Text under study:

*** Block opens ***

Marian Douglas-Ungaro In Support of Green Party Candidates McKinney and Clemente
Posted on VidaAfroLatina.com on November 4, 2008
Borrowing from our sisters over at “Document the Silence” blog (on violence against women of color), I feel the need to quote my Caribbean-American lesbian sister, Audre Lorde: “When we speak we are afraid our words will not be heard or welcomed. But when we are silent, we are still afraid. So it is better to speak.” You said a mouthful, Audre.
Former Democratic congresswoman from Georgia, Cynthia McKinney, is yet another Black American woman who not only has understood, intuitively and explicitly, but repeatedly— so often virtually fearlessly—has acted upon this deep mantra of social, environmental and self-knowledge--like myself, writer-activist Barbara Smith and many, many others, through our people's spiritual, physical and political evolution, rather than random, superficial “change,” over and over again, daily, cumulatively, over three long centuries in what is now the United States of America . This evolution and regular willingness to take action in spite of fear are just part of the experiences and ethnic-cultural characteristics of Black Americans, and of Black American women in particular, that have been ridiculed, censored and ‘disappeared’ in the course of this 2006-2008 U.S. presidential election cycle.

*** Block closes ***

Listed entries:
*** Block opens ***

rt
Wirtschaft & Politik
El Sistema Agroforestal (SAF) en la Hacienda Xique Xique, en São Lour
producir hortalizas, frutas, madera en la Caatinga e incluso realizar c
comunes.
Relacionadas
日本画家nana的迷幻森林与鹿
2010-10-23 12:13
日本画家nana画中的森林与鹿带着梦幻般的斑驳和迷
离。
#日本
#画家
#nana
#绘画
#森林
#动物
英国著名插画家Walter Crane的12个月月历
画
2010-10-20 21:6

*** Block closes ***
*** Block opens ***

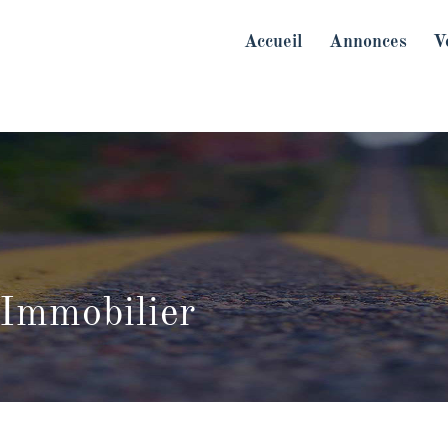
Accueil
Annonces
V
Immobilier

*** Block closes ***

Activity 1: In the blog post supporting McKinney and Clemente, which state did Cynthia McKinney represent as a congresswoman?
Activity 2: Summarize the blog post supporting McKinney and Clemente in two sentences.

Result 1: Georgia

Result 2: The post opens by quoting Audre Lorde's view that it is better to speak than to stay silent and still be afraid. It then presents former Georgia congresswoman Cynthia McKinney as a Black American woman who has repeatedly acted on that idea despite fear, and it says that this willingness and other traits of Black Americans, especially Black American women, were ridiculed, censored and "disappeared" during the 2006-2008 U.S. presidential election cycle.